Fringe: Series 1-5. Television Review.

Liverpool Sound and Vision Rating 9/10

Cast: Anna Torv, Joshua Jackson, Jasika Nicole, John Noble, Lance Reddick, Blair Brown, Michael Cerveris, Kirk Acevedo, Seth Gabel, Leonard Nimoy, Ryan McDonald, Marl Valley, Michael Kopsa, Lily Pilblad, Ari Graynor, Eugene Lipinski, Jared Harris, Sebastian Roche, Shaun Smyth, Kevin Corrigan, Georgina Haig, Meghan Markle.

Cult Science-Fiction television is arguably, in its own way, far more satisfying a pastime in which to get the brain moving and stirring the what-if of imagination than by being sucked into the daily routine of gameshows, celebrity gossip and the intrigue of the soap opera digest.

From the original run of Star Trek and its various spin-offs, through serials such as Doctor Who, Blakes Seven, V, Highlander, Jericho, The X-Files, Lost, Threshold and Invasion, science fiction has held its nerve in the face of ridicule, outlandish praise and the often determined middle of the road shrug which suggests indifference against a wealth of talented writers to whom without humanity’s greatest weapon, the imagination, the world would be immersed in wall to wall sport and the machinations of the soap opera plot lines.

Perhaps though one of the most ingenious of them all was Fringe which ran for five series from 2008 to 2013 and which took viewers on a path of discovery which The X-Files almost succeeded in achieving, but which ultimately fell short by replacing the two main leads and which led to a mismanaged dynamic that the viewer could not get to grips with.

Fringe though suffered no such ignominy, and as a result the core of the cast kept the show’s fans intrigued and fascinated for the entire run; it also showed that by expanding the theme of the series, from solving a mystery from episode to episode, that by having a running current theme and the ability to stretch it to the point of what some might have considered as incredulity, the programme was able to finish on its own terms and not at the behest of the studio who would have otherwise decided to cut it off in its prime. In this dedication to the end result, Fringe avoided the fate of sister programmes such as Jericho, Threshold and Invasion, and can be considered an equal in its valour of persistence to that of Lost.

The show not only tackled the serious nature of perverting science, but also had the astonishing knack of displaying incredible humour, and it was  to the inspired pairing of Jasika Nicole and John Noble as Astrid Farnsworth and Walter Bishop that episodes such as the superb Brown Betty became firm fan favourites.

The other huge boon to the show was the appreciation shown to the alternate universe. In the same way that Star Trek episodes that deal with alternative timelines are hugely regarded, so the unveiling of the world of the other side, a place of initial confrontation and suspicion, of the oncoming war, was one in which the viewer found to expand their consciousness of how one action taken can cause a different Earth to form. It is in these episodes that the acting prowess of Anna Torv, John Noble, lance Reddick, Kirk Acevedo, Seth Gabel and certainly Jasika Nicole become endearingly apparent.

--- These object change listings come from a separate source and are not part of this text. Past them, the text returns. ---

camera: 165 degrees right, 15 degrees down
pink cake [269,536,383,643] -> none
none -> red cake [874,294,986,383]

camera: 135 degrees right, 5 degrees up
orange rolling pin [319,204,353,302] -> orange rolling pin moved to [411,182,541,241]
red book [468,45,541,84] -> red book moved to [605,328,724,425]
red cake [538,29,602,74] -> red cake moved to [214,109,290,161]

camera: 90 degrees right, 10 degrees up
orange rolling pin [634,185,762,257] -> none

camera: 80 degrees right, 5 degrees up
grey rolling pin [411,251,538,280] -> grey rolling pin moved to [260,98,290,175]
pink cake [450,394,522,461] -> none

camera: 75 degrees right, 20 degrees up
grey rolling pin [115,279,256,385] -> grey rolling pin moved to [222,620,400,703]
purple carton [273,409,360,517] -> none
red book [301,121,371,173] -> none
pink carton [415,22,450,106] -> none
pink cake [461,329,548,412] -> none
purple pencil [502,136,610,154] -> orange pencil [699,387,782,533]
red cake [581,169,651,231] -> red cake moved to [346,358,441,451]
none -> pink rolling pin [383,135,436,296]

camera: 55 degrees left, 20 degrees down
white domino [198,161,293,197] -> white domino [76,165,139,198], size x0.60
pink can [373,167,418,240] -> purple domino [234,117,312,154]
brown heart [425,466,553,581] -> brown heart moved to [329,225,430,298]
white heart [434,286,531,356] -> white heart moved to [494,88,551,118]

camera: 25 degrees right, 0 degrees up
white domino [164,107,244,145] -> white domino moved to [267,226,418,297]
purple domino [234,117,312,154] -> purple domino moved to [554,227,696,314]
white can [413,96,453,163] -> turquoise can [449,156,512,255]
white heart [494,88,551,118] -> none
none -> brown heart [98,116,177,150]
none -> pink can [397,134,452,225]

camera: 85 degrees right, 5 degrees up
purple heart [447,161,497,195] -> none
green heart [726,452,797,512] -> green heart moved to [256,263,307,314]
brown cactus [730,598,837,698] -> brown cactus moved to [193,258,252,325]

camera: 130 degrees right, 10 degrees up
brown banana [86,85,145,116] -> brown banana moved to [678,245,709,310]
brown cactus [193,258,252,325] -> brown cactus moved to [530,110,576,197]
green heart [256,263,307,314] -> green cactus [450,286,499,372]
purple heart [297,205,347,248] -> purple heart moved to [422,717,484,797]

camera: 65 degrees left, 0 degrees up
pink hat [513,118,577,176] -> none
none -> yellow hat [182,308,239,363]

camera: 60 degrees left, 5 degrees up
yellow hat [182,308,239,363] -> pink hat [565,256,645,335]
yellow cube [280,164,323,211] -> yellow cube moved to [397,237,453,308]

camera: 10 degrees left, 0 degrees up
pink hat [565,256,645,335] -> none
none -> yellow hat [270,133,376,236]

Fringe will surely go down in history as one of the great science fiction stories of television, one that might have suffered under the weight of its own immense vision, but which didn’t pander to normal television demands of being dumbed down for the masses; it expected, and received, the understanding that it needed to have intelligent writing and superb acting to make the premise work, and that the audience, the true critics of the age, would work with them to make it a success.

A sublime series, Fringe maintains its absolute and undeniable hold on the science fiction genre.